> [How to complete this task] Retype exactly what appears below from the line containing "left wrist: (194, 140)" down to the line containing "right ear: (164, 181)", keeping both end lines. Do not include pictures.

> [Supplied records]
● ● ●

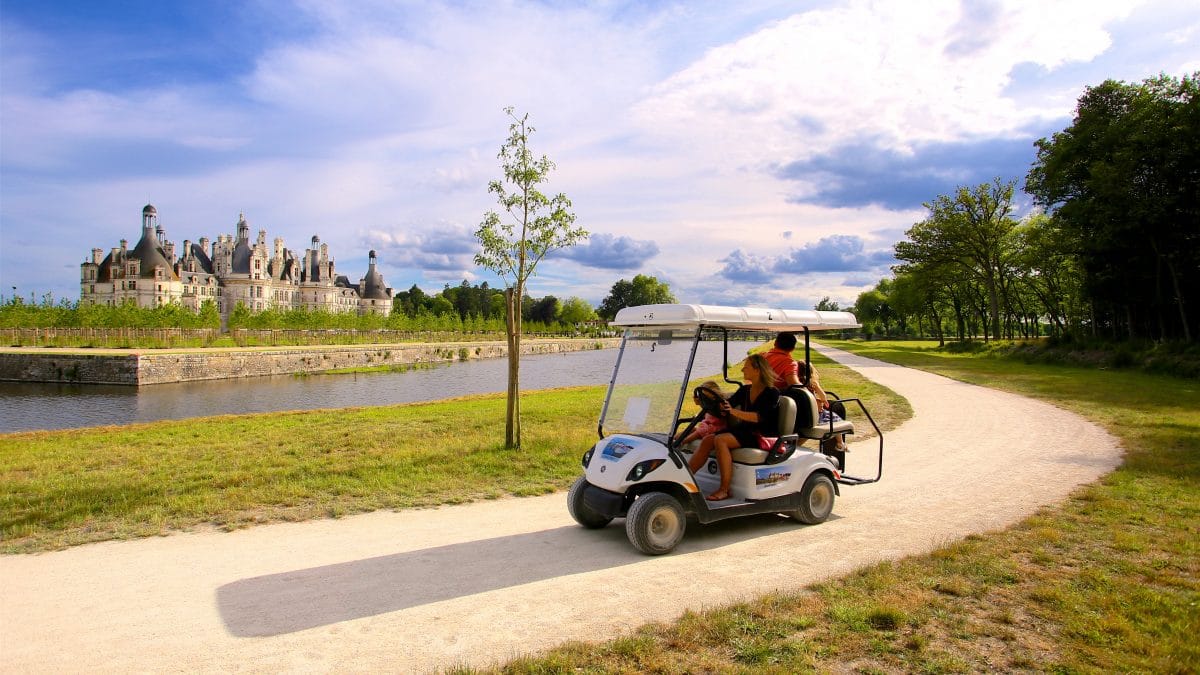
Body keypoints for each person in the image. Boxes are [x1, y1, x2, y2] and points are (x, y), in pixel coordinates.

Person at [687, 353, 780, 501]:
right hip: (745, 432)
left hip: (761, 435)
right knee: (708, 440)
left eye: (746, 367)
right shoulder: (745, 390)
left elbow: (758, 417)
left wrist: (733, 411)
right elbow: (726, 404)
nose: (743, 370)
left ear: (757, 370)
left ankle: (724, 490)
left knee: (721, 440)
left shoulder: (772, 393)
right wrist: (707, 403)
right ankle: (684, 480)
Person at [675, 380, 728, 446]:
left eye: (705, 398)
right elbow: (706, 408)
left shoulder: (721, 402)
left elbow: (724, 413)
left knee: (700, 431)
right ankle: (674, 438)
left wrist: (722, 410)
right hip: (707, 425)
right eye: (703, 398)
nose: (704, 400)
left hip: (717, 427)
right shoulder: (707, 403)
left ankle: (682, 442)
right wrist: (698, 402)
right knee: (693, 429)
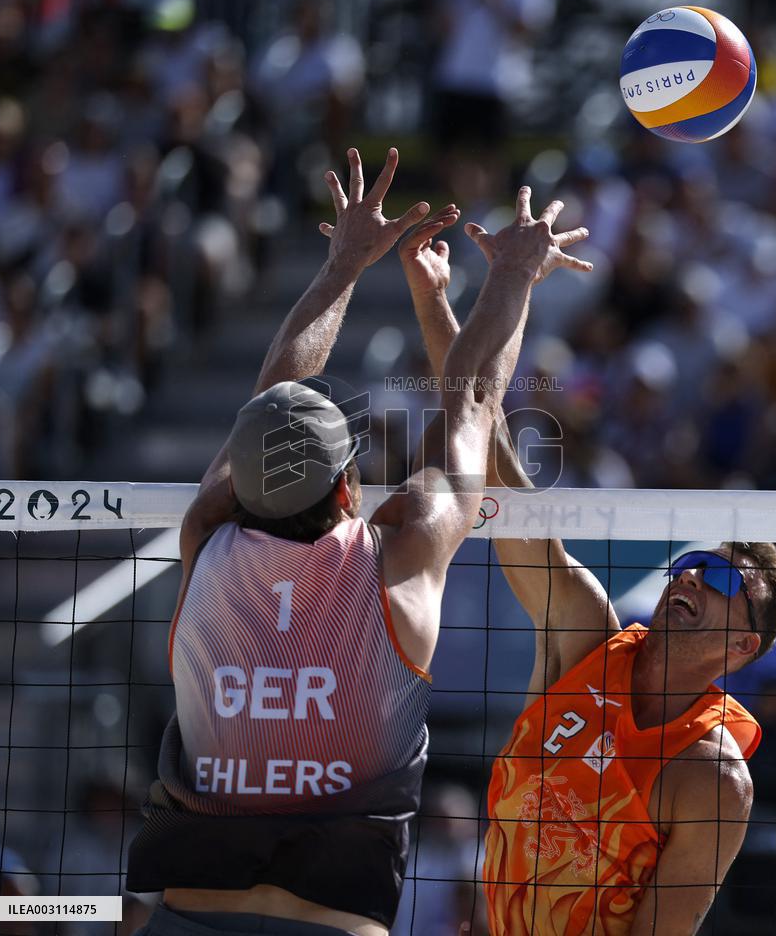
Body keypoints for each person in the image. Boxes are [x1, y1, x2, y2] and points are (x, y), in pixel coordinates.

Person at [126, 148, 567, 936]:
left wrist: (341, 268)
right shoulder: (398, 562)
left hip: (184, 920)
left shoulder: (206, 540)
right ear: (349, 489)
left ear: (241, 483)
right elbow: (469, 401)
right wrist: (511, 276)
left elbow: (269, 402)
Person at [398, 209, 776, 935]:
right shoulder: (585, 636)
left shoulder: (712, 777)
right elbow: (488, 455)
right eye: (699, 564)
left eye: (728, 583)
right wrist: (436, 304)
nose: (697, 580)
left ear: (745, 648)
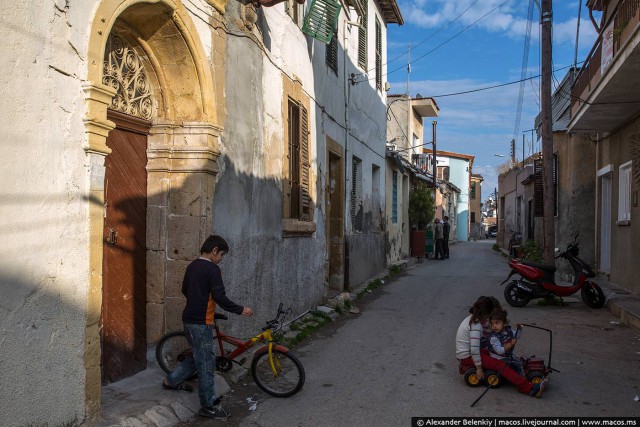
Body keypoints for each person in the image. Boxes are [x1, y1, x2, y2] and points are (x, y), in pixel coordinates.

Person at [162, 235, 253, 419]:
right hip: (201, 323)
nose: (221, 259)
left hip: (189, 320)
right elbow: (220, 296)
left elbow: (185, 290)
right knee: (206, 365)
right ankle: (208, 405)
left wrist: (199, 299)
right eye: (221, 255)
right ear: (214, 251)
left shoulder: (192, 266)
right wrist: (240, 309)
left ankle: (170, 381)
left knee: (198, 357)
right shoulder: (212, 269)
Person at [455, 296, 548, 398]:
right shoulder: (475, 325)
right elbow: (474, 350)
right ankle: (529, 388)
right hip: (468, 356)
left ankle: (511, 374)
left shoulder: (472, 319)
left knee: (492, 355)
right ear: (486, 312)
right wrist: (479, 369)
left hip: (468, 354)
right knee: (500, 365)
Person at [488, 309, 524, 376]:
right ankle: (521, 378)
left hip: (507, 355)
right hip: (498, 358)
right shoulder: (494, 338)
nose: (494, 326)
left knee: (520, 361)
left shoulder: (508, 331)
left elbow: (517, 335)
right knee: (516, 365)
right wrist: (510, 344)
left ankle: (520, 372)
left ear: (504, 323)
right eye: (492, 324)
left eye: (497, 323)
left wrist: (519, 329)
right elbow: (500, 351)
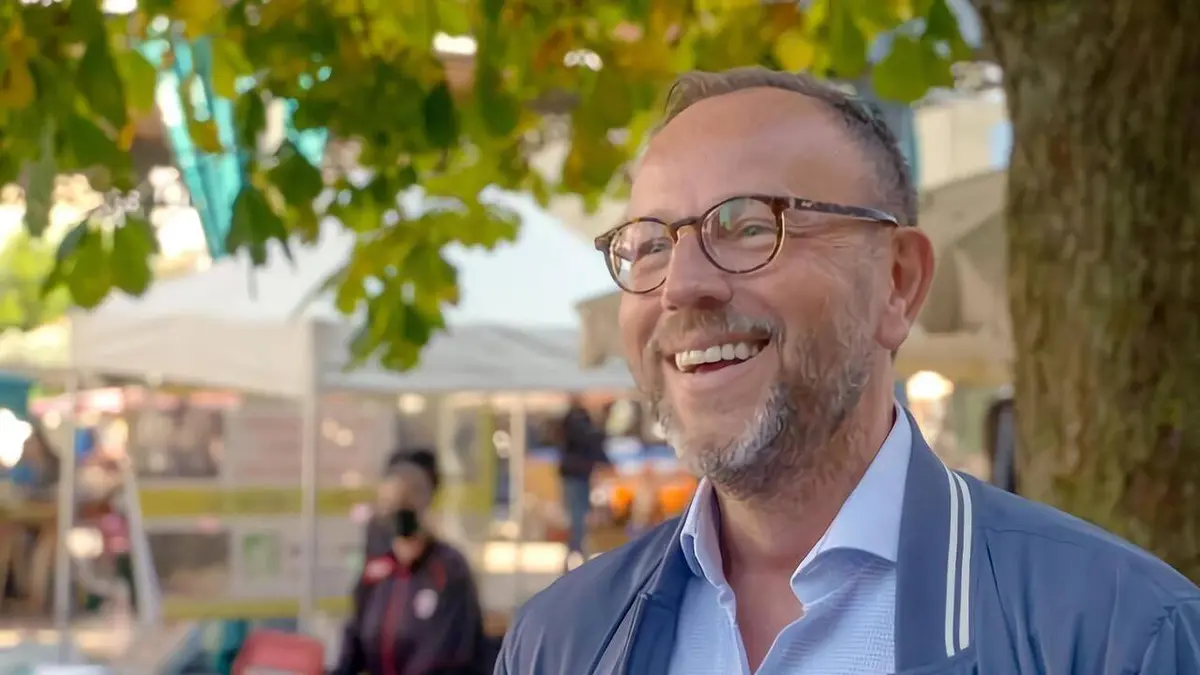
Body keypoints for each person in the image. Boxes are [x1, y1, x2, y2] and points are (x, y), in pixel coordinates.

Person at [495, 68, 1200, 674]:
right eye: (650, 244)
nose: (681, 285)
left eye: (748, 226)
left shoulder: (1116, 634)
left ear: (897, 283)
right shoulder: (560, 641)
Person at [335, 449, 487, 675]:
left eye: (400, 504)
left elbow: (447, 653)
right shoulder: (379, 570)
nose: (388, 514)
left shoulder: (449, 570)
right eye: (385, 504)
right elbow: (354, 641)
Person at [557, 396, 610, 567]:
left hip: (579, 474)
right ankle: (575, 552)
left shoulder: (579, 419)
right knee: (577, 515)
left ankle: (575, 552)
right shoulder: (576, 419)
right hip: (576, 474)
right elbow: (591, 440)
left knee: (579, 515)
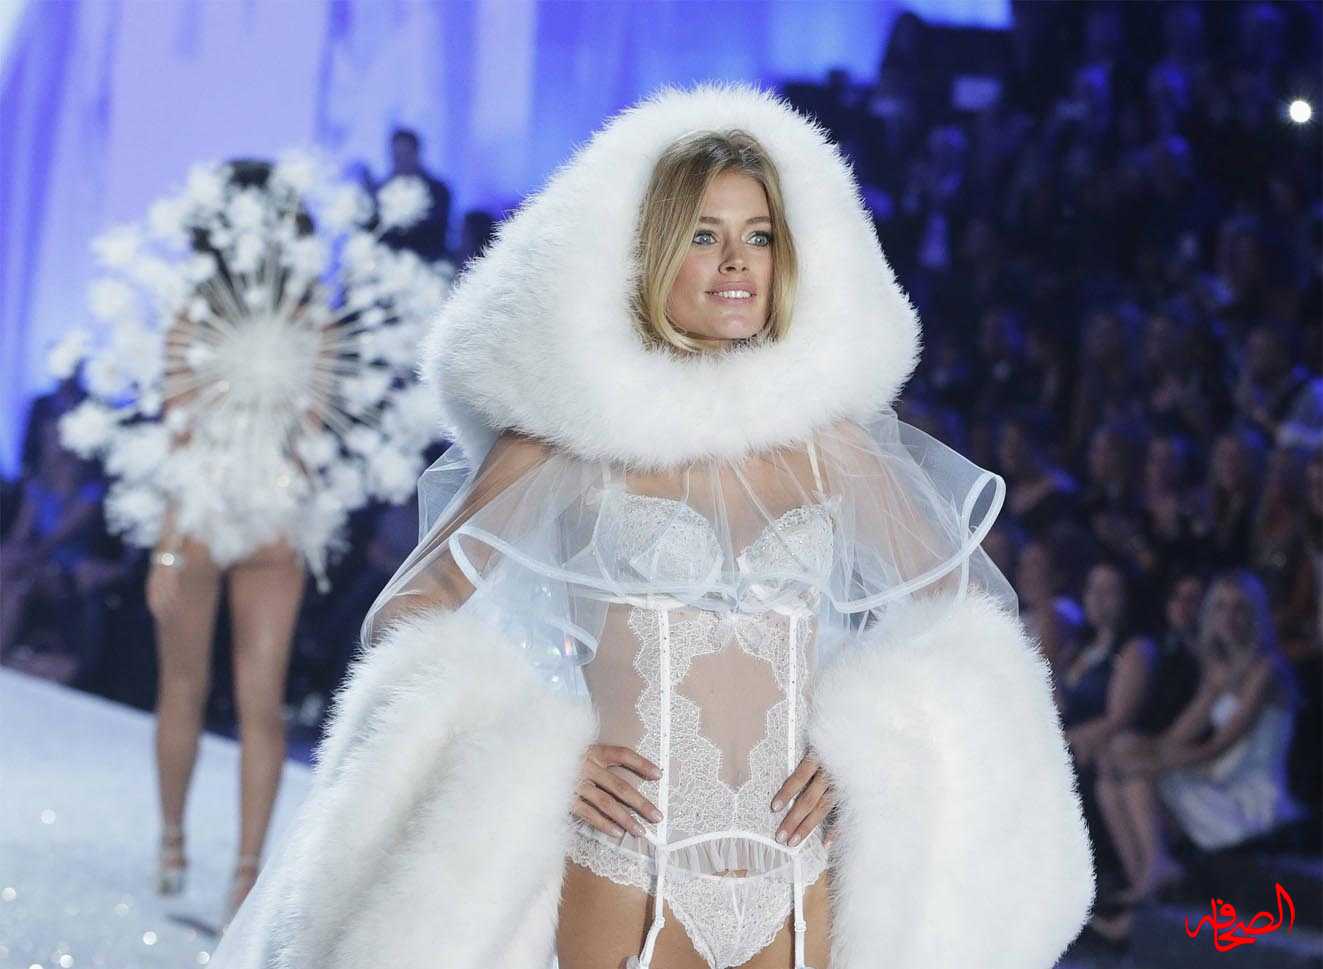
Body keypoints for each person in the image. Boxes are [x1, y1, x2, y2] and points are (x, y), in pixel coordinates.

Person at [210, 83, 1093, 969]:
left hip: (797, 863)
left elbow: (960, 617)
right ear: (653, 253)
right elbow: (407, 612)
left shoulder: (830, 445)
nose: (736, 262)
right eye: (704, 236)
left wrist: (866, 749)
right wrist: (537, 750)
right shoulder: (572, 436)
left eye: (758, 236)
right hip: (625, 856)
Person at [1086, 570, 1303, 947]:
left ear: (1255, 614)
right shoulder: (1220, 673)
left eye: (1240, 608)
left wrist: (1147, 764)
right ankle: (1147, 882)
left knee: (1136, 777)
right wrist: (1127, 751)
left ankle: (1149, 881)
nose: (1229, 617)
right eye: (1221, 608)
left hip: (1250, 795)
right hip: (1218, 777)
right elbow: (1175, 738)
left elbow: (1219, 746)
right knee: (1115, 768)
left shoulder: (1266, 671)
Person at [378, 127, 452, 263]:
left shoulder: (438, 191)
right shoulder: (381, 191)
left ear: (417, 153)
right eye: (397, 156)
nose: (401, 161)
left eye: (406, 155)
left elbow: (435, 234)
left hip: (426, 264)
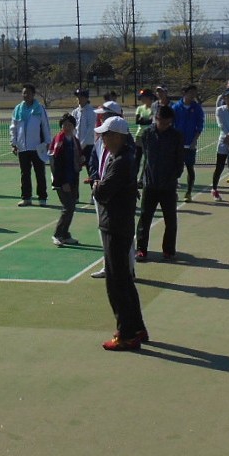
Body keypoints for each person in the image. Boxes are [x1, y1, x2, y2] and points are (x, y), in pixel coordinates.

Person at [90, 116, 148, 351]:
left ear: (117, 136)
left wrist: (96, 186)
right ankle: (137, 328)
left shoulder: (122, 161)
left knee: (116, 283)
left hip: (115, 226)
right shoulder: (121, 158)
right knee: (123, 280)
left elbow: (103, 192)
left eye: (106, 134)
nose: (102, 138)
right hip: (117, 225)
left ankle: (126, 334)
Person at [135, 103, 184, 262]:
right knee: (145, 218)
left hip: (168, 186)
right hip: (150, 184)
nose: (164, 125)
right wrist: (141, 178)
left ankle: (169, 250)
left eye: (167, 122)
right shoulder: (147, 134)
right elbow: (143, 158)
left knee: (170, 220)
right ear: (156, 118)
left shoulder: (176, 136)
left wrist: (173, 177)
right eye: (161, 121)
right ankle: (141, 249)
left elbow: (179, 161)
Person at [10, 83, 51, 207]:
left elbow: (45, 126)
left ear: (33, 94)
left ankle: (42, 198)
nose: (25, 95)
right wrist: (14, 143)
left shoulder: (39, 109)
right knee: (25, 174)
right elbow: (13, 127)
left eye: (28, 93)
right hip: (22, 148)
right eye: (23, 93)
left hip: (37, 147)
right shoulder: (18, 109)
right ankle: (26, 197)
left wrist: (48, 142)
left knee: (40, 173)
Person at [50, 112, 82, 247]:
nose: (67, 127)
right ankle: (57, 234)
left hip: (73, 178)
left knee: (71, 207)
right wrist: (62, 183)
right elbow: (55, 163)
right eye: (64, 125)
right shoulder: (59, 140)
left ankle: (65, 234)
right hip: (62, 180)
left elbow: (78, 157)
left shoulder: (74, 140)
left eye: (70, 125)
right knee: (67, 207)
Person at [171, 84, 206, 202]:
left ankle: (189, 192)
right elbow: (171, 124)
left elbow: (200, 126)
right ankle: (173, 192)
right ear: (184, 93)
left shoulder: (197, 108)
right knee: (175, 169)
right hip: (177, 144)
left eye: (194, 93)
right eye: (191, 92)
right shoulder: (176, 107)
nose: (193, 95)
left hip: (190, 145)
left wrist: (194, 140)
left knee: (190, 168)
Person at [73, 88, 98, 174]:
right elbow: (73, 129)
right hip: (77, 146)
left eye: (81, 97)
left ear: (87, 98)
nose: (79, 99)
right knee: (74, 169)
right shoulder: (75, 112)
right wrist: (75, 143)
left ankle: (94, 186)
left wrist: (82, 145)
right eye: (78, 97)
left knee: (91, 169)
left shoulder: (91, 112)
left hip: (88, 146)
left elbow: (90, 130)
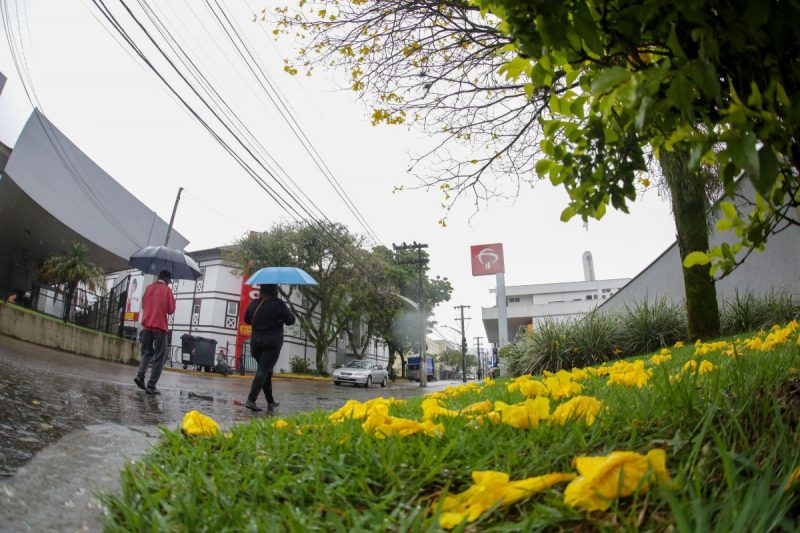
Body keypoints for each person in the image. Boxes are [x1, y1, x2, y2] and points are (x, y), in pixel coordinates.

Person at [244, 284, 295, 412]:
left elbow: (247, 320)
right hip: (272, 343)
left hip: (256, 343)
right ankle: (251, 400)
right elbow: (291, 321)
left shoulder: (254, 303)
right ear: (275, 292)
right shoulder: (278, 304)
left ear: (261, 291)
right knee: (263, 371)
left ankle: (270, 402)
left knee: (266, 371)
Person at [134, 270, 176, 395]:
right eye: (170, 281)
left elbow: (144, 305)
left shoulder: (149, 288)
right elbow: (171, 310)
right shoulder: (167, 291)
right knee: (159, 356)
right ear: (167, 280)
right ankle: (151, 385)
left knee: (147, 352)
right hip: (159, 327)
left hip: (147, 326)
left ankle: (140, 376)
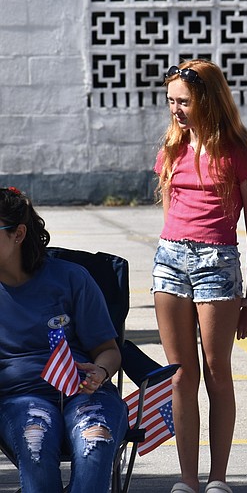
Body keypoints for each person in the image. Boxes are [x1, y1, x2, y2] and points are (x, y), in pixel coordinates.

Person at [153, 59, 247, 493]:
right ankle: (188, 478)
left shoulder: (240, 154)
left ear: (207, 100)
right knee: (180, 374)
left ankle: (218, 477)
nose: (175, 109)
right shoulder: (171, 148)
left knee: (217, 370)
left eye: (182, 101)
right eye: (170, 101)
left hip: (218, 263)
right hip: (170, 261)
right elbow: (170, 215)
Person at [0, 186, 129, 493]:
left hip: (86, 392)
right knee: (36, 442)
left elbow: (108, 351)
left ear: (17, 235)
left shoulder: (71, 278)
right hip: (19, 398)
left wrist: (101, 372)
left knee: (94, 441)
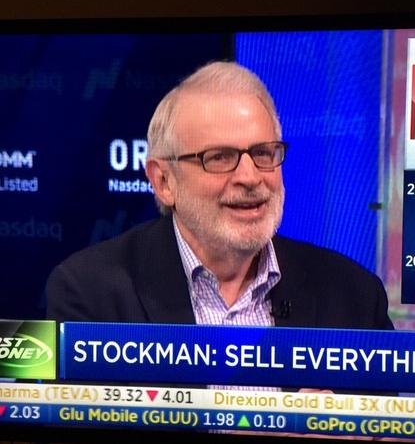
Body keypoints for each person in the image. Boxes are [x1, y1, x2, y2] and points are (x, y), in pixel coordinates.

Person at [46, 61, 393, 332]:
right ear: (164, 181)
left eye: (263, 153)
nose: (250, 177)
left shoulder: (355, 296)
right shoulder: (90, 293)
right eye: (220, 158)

● ● ●

> [Result of the exercise]
left wrist: (194, 140)
left knee: (190, 168)
Person at [73, 88, 98, 174]:
right elbow: (73, 129)
right hip: (77, 146)
left eye: (81, 97)
left ear: (87, 98)
nose: (79, 99)
right knee: (74, 169)
right shoulder: (75, 112)
right wrist: (75, 143)
left ankle: (94, 186)
left wrist: (82, 145)
right eye: (78, 97)
left knee: (91, 169)
left shoulder: (91, 112)
left hip: (88, 146)
left elbow: (90, 130)
Body keypoints for each person in the image. Boxes are [x1, y1, x2, y2] and points are (x, y), in pixel coordinates.

Person at [244, 284, 295, 412]:
left elbow: (247, 320)
right hip: (272, 343)
left hip: (256, 343)
right ankle: (251, 400)
right elbow: (291, 321)
left shoulder: (254, 303)
right ear: (275, 292)
right shoulder: (278, 304)
left ear: (261, 291)
right knee: (263, 371)
left ankle: (270, 402)
left knee: (266, 371)
Person at [134, 270, 176, 395]:
right eye: (170, 281)
left elbow: (144, 305)
left shoulder: (149, 288)
right elbow: (171, 310)
right shoulder: (167, 291)
right knee: (159, 356)
right ear: (167, 280)
right ankle: (151, 385)
left knee: (147, 352)
right hip: (159, 327)
left hip: (147, 326)
left ankle: (140, 376)
Body keypoints for each person in the image. Boxes are [x1, y1, x2, y2] and points are (x, y), in pixel coordinates.

Person at [153, 59, 247, 493]:
right ankle: (188, 478)
left shoulder: (240, 154)
left ear: (207, 100)
right knee: (180, 374)
left ankle: (218, 477)
nose: (175, 109)
right shoulder: (171, 148)
left knee: (217, 370)
left eye: (182, 101)
right eye: (170, 101)
left hip: (218, 263)
right hip: (170, 261)
right elbow: (170, 215)
Person at [0, 186, 129, 493]:
left hip: (86, 392)
right knee: (36, 442)
left elbow: (108, 351)
left ear: (17, 235)
left shoulder: (71, 278)
right hip: (19, 398)
left wrist: (101, 372)
left knee: (94, 441)
Body keypoints for each person in the image. Boxes are [x1, y1, x2, y2] and points are (x, y), in pixel coordinates.

Person at [46, 61, 393, 332]:
right ear: (164, 181)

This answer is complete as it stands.